**Votre tâche**
Poursuivez le compte rendu du débat parlementaire sur la motion concernant le Noctambus du jeudi soir, en reprenant après la dernière phrase du texte.

**Texte à lire**
────────

Rapport de M. André Python (MCG)

Débat

Le président. Nous abordons maintenant la M 2374-A-I en catégorie II, trente minutes. Le rapport est de M. André Python, à qui je passerai la parole dès qu'il sera installé ! (Un instant s'écoule.) C'est à vous, Monsieur.

M. André Python (MCG), rapporteur. Merci, Monsieur le président. Cette proposition de motion a été déposée en raison de l'engouement des jeunes pour les sorties du jeudi soir - un phénomène connu sous le nom de «jeudredi» - en plus du vendredi. Nous savons tous que de plus en plus de jeunes adultes renoncent à acheter une voiture, car c'est très coûteux et cela encombre les routes. L'obtention du permis de conduire est du reste souvent hors de portée de leur bourse. Le Noctambus, écologique et peu cher, est donc un moyen de rentrer chez soi en toute sécurité. L'Association des communes genevoises ne soutient pas cette motion pour des raisons financières, mais la sécurité de notre jeunesse n'est-elle pas primordiale ? Pour ces motifs, Mesdames et Messieurs les députés, je vous prie de réserver un bon accueil à cette motion en la votant. Je vous remercie.

────────

**Entrées fournies**
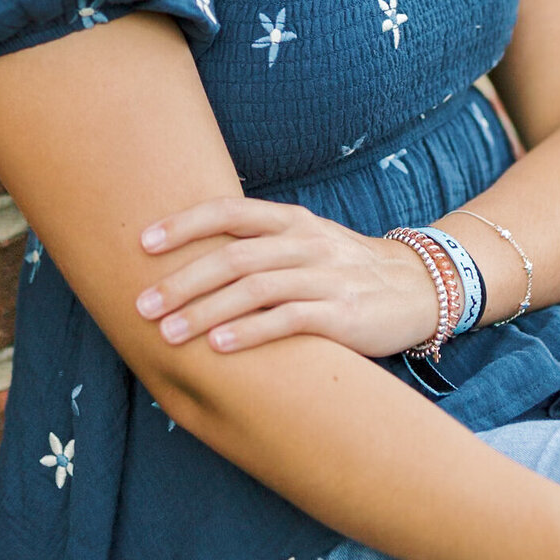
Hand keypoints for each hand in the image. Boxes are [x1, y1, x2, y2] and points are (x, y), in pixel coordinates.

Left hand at [135, 196, 438, 358]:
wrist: (418, 288)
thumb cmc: (344, 269)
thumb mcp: (305, 243)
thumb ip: (258, 246)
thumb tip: (190, 258)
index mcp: (291, 220)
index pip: (229, 211)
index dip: (184, 224)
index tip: (142, 243)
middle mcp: (305, 243)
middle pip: (233, 256)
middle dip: (182, 280)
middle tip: (142, 304)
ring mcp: (325, 277)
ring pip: (255, 289)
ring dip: (206, 311)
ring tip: (169, 334)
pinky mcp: (342, 314)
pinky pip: (289, 320)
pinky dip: (251, 333)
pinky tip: (220, 348)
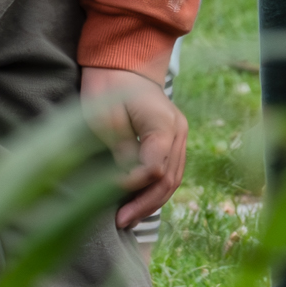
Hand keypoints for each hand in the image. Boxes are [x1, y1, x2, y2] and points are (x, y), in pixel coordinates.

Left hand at [80, 65, 188, 225]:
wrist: (123, 65)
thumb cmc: (108, 88)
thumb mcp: (108, 120)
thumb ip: (122, 152)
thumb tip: (125, 184)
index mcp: (164, 124)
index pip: (154, 168)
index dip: (131, 185)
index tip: (106, 191)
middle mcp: (178, 131)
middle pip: (169, 178)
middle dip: (145, 204)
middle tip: (121, 221)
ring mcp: (179, 135)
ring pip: (173, 178)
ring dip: (151, 201)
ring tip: (128, 219)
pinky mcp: (172, 140)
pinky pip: (170, 170)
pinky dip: (155, 189)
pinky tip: (138, 203)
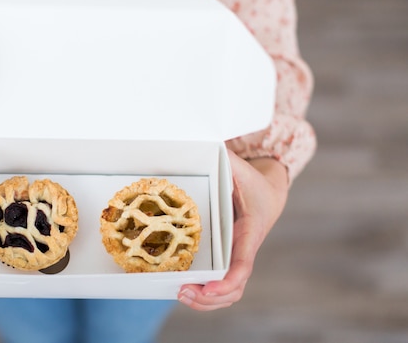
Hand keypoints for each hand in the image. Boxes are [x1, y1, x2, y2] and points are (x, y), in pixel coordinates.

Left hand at [177, 150, 288, 310]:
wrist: (268, 194)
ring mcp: (236, 258)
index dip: (226, 281)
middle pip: (233, 288)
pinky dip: (204, 293)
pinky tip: (183, 288)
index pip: (242, 264)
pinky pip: (219, 284)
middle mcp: (243, 250)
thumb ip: (226, 161)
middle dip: (208, 298)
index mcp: (249, 233)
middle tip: (181, 292)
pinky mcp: (227, 259)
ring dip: (204, 301)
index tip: (208, 288)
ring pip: (227, 292)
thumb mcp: (241, 169)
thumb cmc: (253, 183)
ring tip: (179, 294)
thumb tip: (207, 147)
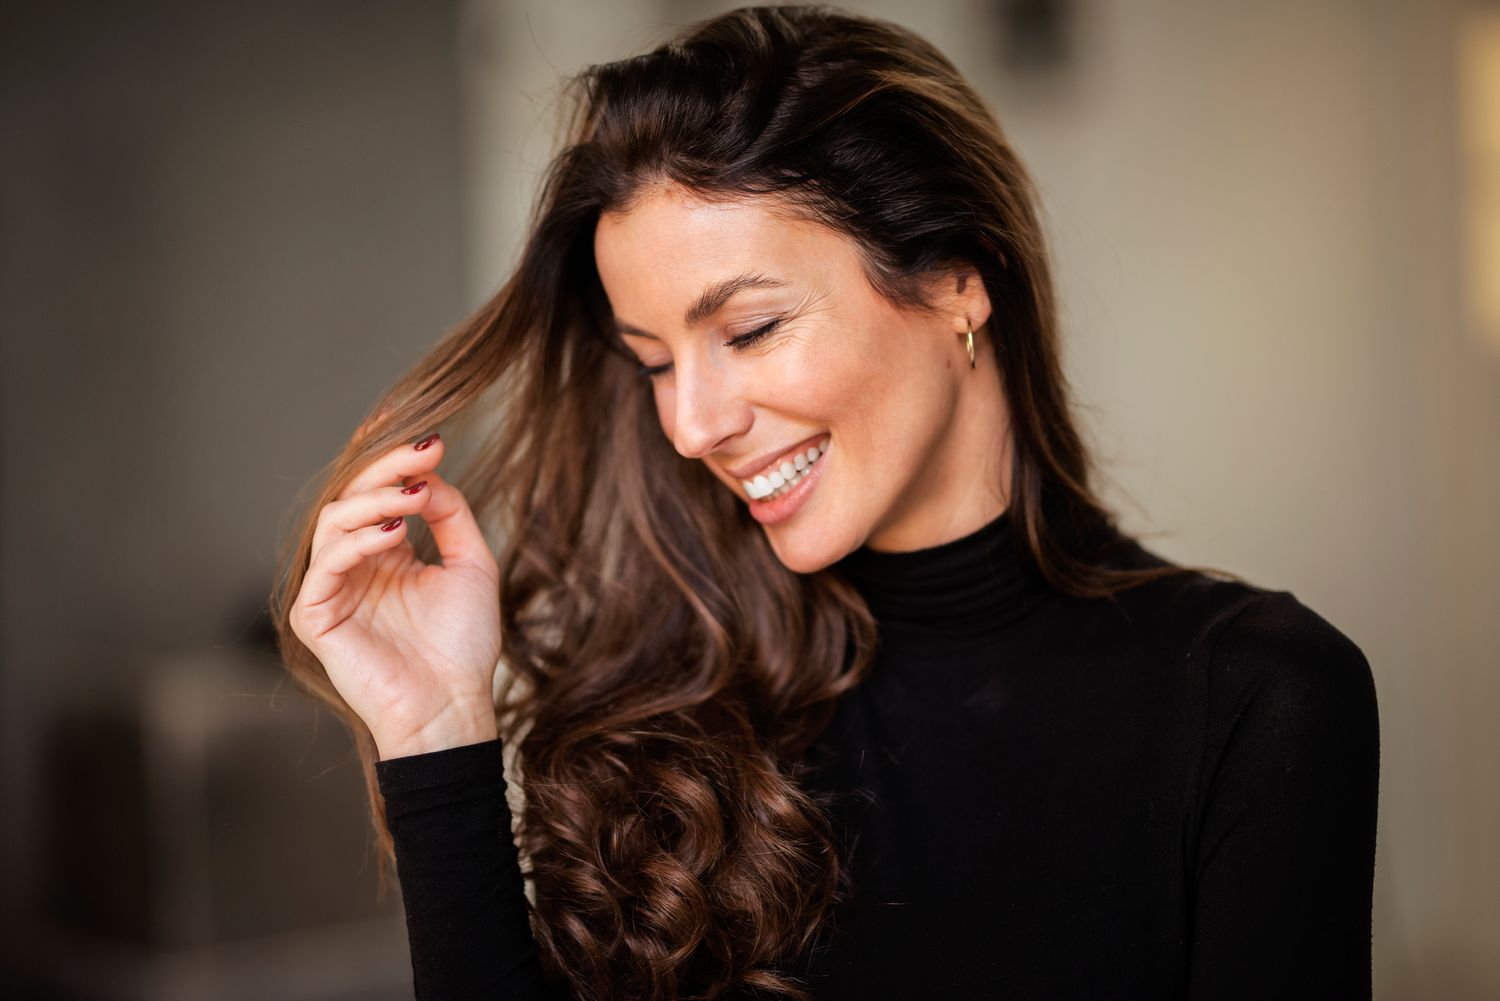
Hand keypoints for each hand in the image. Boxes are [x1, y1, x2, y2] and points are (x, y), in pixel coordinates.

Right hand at [289, 432, 501, 759]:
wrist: (453, 705)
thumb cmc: (464, 646)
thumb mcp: (471, 564)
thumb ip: (451, 514)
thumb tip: (428, 473)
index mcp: (385, 552)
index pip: (377, 492)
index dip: (392, 459)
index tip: (428, 434)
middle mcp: (354, 565)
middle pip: (354, 497)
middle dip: (388, 468)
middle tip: (425, 450)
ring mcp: (331, 588)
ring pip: (334, 521)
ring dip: (374, 500)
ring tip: (414, 493)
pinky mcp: (314, 616)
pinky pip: (325, 565)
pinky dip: (358, 541)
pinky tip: (394, 533)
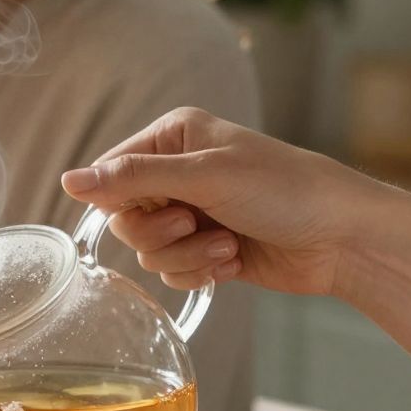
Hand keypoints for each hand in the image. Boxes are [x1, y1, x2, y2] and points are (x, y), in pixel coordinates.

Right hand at [61, 106, 367, 300]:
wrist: (341, 237)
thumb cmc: (284, 190)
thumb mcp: (205, 176)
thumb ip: (133, 178)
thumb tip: (68, 180)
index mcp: (174, 138)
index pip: (111, 174)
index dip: (126, 201)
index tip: (165, 205)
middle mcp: (178, 173)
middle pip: (125, 218)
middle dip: (162, 233)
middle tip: (196, 223)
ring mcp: (193, 213)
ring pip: (149, 251)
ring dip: (187, 257)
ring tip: (227, 245)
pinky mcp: (206, 249)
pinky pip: (173, 272)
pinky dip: (200, 272)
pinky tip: (233, 261)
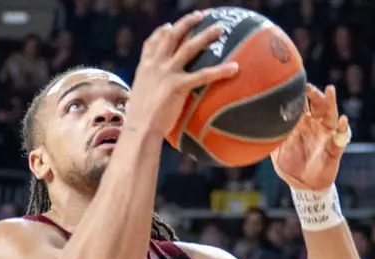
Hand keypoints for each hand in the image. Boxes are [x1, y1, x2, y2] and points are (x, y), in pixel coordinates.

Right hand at [125, 13, 238, 139]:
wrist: (139, 128)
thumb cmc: (140, 122)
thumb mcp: (139, 99)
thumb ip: (149, 91)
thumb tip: (156, 99)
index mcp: (145, 68)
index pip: (152, 43)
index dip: (161, 32)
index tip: (169, 26)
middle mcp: (155, 65)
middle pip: (171, 36)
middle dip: (186, 23)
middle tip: (200, 15)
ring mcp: (167, 73)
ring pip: (189, 48)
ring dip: (205, 35)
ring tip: (219, 28)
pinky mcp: (178, 86)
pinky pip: (204, 75)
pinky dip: (220, 71)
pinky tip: (235, 68)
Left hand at [271, 84, 349, 191]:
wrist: (303, 186)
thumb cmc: (290, 167)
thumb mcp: (276, 153)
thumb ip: (270, 141)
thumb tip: (256, 129)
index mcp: (301, 124)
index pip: (301, 105)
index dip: (297, 95)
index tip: (290, 83)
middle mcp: (315, 125)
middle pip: (317, 104)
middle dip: (314, 93)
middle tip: (307, 86)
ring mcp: (326, 135)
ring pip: (330, 114)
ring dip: (330, 102)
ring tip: (329, 91)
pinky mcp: (335, 149)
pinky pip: (341, 138)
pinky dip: (343, 129)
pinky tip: (343, 121)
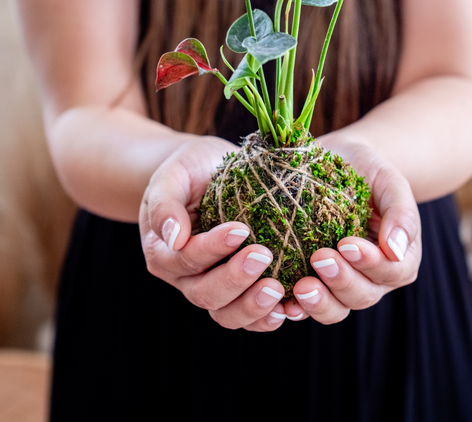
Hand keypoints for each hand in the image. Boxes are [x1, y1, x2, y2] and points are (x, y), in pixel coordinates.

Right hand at [139, 136, 287, 330]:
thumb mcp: (172, 175)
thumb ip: (165, 203)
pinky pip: (250, 316)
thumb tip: (173, 237)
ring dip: (252, 307)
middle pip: (205, 294)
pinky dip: (267, 318)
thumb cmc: (188, 170)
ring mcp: (214, 287)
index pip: (186, 259)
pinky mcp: (240, 290)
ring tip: (277, 290)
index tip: (241, 229)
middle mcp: (186, 277)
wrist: (208, 172)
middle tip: (264, 255)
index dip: (212, 248)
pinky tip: (289, 307)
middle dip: (235, 279)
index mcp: (164, 252)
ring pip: (227, 314)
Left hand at [282, 142, 420, 323]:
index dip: (371, 263)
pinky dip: (295, 309)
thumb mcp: (390, 182)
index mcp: (399, 257)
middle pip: (363, 295)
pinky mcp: (313, 281)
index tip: (347, 244)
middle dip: (341, 281)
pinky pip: (306, 306)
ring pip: (336, 308)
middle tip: (319, 258)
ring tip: (301, 286)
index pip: (391, 271)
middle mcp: (372, 277)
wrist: (338, 160)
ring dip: (319, 302)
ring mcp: (341, 283)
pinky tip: (283, 304)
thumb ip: (401, 213)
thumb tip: (395, 249)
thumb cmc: (368, 170)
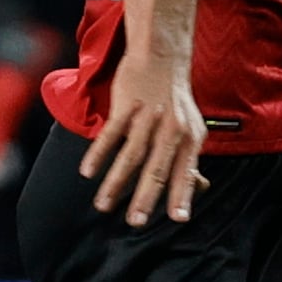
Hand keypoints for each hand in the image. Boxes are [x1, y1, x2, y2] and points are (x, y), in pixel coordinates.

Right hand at [79, 51, 207, 226]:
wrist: (162, 59)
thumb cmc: (176, 100)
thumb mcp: (192, 127)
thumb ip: (188, 156)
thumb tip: (193, 187)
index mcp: (190, 137)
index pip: (185, 171)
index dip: (182, 195)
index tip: (179, 218)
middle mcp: (171, 130)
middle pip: (157, 169)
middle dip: (145, 198)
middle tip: (136, 222)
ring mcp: (147, 118)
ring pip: (131, 156)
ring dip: (116, 183)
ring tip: (103, 205)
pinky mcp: (126, 107)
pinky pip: (110, 135)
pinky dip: (98, 154)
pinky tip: (87, 172)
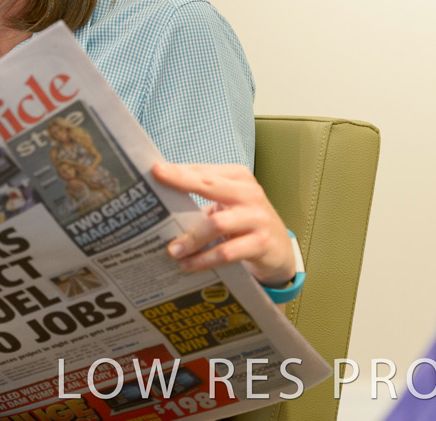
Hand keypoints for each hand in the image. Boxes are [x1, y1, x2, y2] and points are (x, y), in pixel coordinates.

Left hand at [151, 162, 295, 287]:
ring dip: (191, 239)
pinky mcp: (260, 243)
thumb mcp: (229, 203)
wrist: (280, 249)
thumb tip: (161, 201)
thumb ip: (204, 197)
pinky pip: (227, 252)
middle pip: (210, 185)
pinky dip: (205, 259)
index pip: (204, 171)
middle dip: (181, 187)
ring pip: (217, 223)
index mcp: (238, 177)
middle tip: (157, 200)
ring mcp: (257, 217)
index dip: (179, 171)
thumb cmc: (245, 221)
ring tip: (172, 250)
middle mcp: (249, 193)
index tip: (155, 170)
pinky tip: (190, 265)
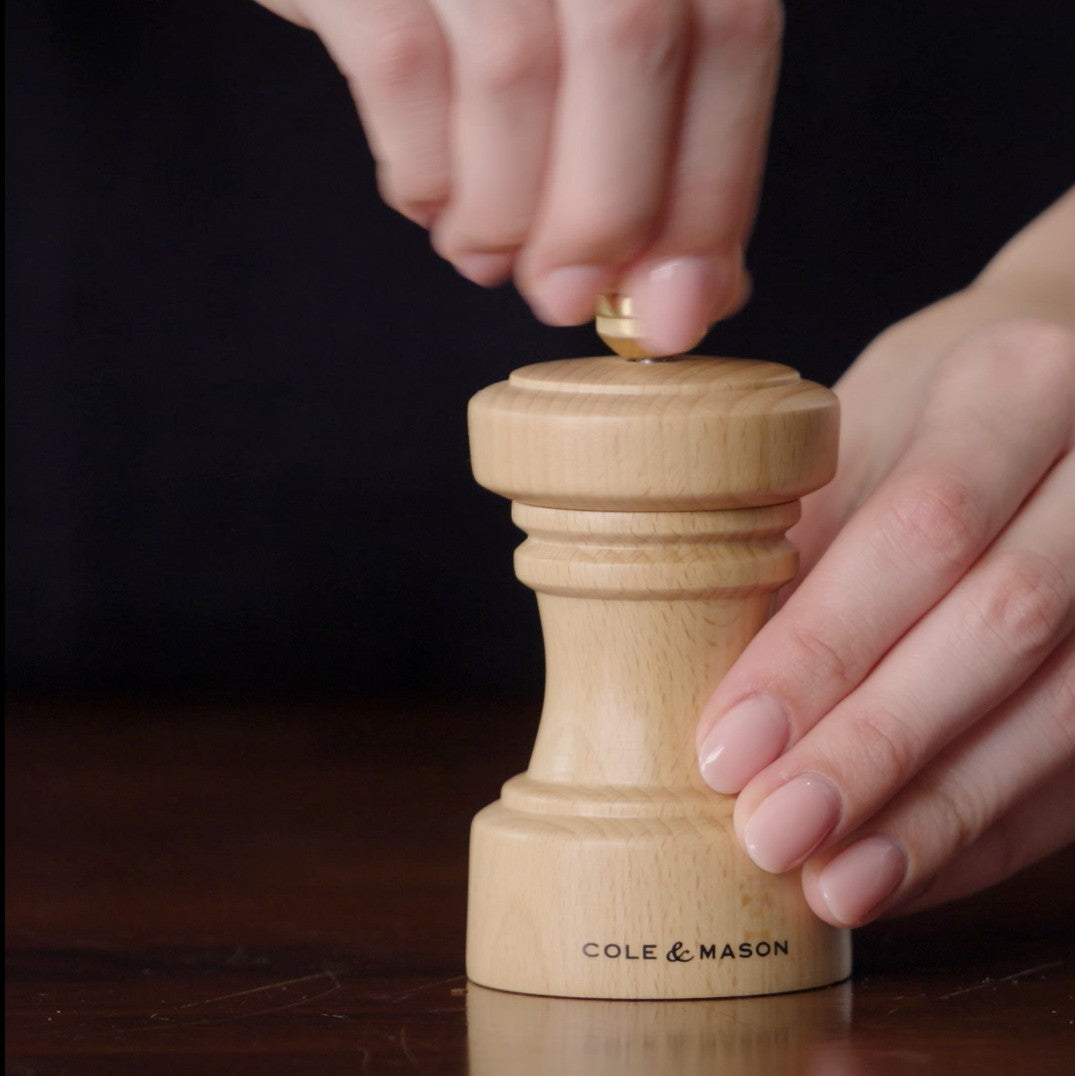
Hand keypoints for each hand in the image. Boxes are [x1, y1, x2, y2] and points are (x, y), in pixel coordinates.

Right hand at [255, 0, 782, 353]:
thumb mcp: (588, 48)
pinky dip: (422, 172)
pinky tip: (429, 204)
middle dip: (603, 212)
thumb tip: (688, 297)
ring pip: (513, 69)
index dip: (709, 188)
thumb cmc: (484, 3)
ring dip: (504, 211)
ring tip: (487, 252)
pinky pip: (402, 68)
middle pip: (632, 40)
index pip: (729, 33)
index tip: (676, 307)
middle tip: (566, 297)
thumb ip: (656, 157)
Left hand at [696, 190, 1074, 926]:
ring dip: (940, 812)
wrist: (1067, 384)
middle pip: (1003, 627)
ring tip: (837, 881)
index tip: (730, 743)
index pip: (921, 529)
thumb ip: (802, 535)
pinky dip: (992, 830)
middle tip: (772, 830)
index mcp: (1019, 383)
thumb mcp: (861, 424)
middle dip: (878, 745)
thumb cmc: (938, 399)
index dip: (824, 649)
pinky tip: (908, 870)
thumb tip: (703, 675)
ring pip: (1064, 711)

────────

**Résultat de l'exercice**
Mme Nicole Valiquer Grecuccio (S). Mesdames et Messieurs les députés, le parti socialiste accueille plus que favorablement cette motion proposant d'adapter les horaires des Noctambus, parce qu'elle répond à la pétition du Collectif pour une vie nocturne riche, vivante et diversifiée que ce Grand Conseil avait largement soutenue, je le rappelle, en décembre 2015. Le Conseil d'Etat avait fait siennes les différentes recommandations de cette pétition, notamment sur les horaires de bus, et avait ainsi créé la fiche A21 du plan directeur cantonal qui vise à développer et à valoriser la vie nocturne dans ses dimensions culturelles et festives. Je vous rappelle du reste que notre parlement avait très largement accepté la mise à jour du plan directeur cantonal, dont la création de cette fameuse fiche A21. Pour l'ensemble de ces raisons, il convient de soutenir cette motion, qui constitue un tout petit pas en faveur de la mise en oeuvre d'une politique de la vie nocturne au profit non seulement de la jeunesse, mais aussi, on peut le dire, des adultes. Je vous remercie.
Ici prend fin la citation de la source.